A tutti noi piace pensare di essere, in larga misura, padroni del nostro destino. Le decisioni che prendiamo ogni giorno ci spingono verso un obiettivo finale.
Di tanto in tanto, però, la vita sembra farci partire per la tangente e finiamo per imboccare un’altra strada. La spinta può essere minima, ma gli effetti possono essere drammatici.
Anche la mountain bike sembra amplificare questi minuscoli mutamenti, con le cose più piccole che hanno un grande effetto.
Se si esagera con le correzioni si finisce in una siepe, ma chiunque abbia guidato una bicicletta con una serie sterzo rigida o grippata può testimoniare che non essere in grado di guidare è drammatico quanto lo è l’esatto opposto.
Di solito questi micro momenti dell’esistenza e dell’andare in bicicletta passano inosservati. Scegliere una variante piuttosto che un’altra al bivio, o pedalare al mattino rispetto al pomeriggio. Ogni decisione influisce sulle scelte successive. Ma questa è la vita.
Di solito si tratta di situazioni in cui il fattore tempo, la luce del giorno o il meteo sono preziosi e qualsiasi cosa facciate ha una conseguenza diretta su ciò che accadrà in seguito.
Penso alla foratura che si verifica nel tardo pomeriggio su una discesa lontana per prendere l’ultima seggiovia della giornata, sul lato sbagliato della montagna. Tutti scattano sull’attenti per aiutare a riparare la gomma con il minimo sforzo: un amico prende la camera d’aria o il kit di riparazione tubeless, un altro prende la pompa da un terzo compagno di pedalata.
Ma si rompe la testa della valvola nella pompetta sbagliata, scatenando di nuovo il panico mentre il tempo scorre e tutti cercano nuove camere d’aria. Ricambi fondamentali che potrebbero essere stati messi in fondo allo zaino mesi fa, quindi chi è sicuro che la propria camera d’aria non sia stato bucata da un attrezzo?
E, nel frattempo, il tempo scorre e il vostro futuro oscilla tra il vittorioso ritorno all’ultimo impianto di risalita o una corsa di mezz’ora in taxi a fondovalle per tornare al B&B, lasciando la tua bici nascosta nel boschetto.
Oppure ci sono momenti, sulle colline dietro casa, in cui ci si trova immersi nella nebbia e di fronte a un bivio. Una strada porta rapidamente alla stufetta del pub e uno strameritato terzo tempo, mentre l’altra porta a un paio d’ore di pedalata in più e forse ad affrontare un saliscendi privo di difficoltà nella luce del tramonto… In quel momento, però, le (nefaste) conseguenze vengono dimenticate e si sceglie l’allettante sentiero che si intravede nella foschia. Almeno è una scelta.

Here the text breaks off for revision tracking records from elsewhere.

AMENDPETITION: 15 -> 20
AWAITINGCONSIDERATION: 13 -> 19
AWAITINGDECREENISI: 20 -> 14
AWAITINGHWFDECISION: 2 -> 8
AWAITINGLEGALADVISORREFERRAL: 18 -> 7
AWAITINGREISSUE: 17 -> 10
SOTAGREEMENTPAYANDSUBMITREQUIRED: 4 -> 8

Di solito questo accade quando ci si schianta. Una roccia nascosta o una radice obliqua e ci si trova improvvisamente rivolti nella direzione sbagliata e alla ricerca della maniglia di espulsione d’emergenza. Il tempo qui si è quasi fermato, mentre i vostri sensi acuiti recepiscono ogni stimolo e indizio per uscire con il minor danno possibile per voi e per la vostra bici. Il cervello ripercorre al rallentatore l’ultimo secondo memorizzato, facendo complicati calcoli geometrici della velocità e della traiettoria (e una previsione di dove finirà la bici, se non è più con voi). Poi controlla la probabilità di appigli sugli alberi che sfrecciano davanti a voi mentre vi dirigete verso il ciglio del sentiero.

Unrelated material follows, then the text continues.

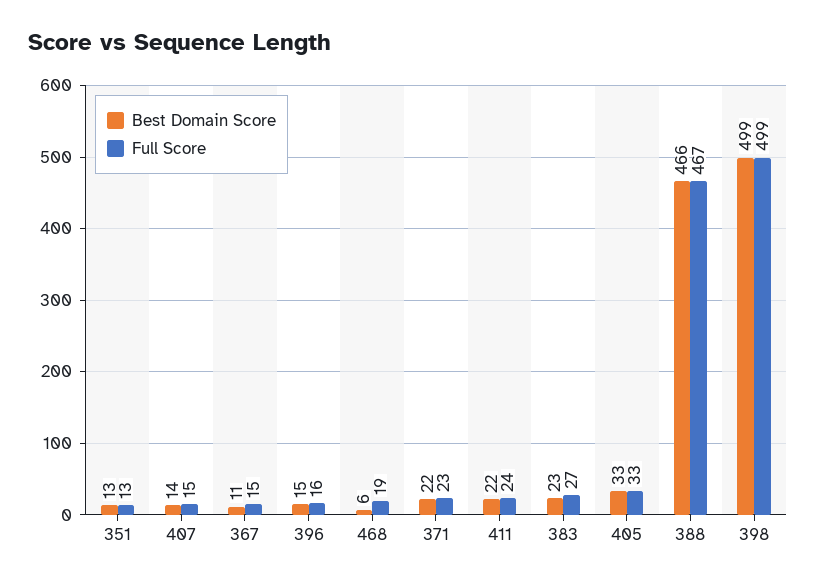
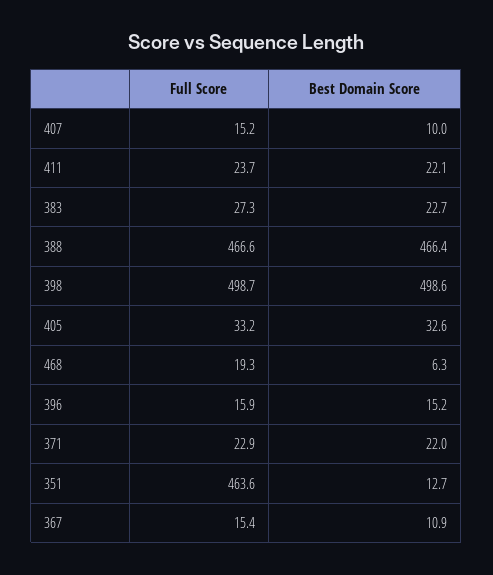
Full Score, 351: 13 -> 463.6
Best Domain Score, 407: 14 -> 10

Gli occhi assorbono tutte le informazioni: il terreno è duro (male) o bagnato e scivoloso (male anche questo)? Riuscite a vedere qualcosa oltre il bordo che si avvicina? Sono i duri rami degli alberi o i più morbidi e accoglienti arbusti, che si piegheranno sotto di voi, quelli che si stanno avvicinando? Le vostre orecchie ascoltano: è il vuoto glaciale che vi attende? E infine, i vostri amici stanno ridendo della vostra discesa scomposta?
Perversamente, questo è spesso un buon segno: quando sussultano per lo shock, capite che siete – solo un po’ – nei guai. Ma quando se si sente solo un silenzio di pietra, seguito da passi affrettati, allora sì che la situazione è davvero tragica.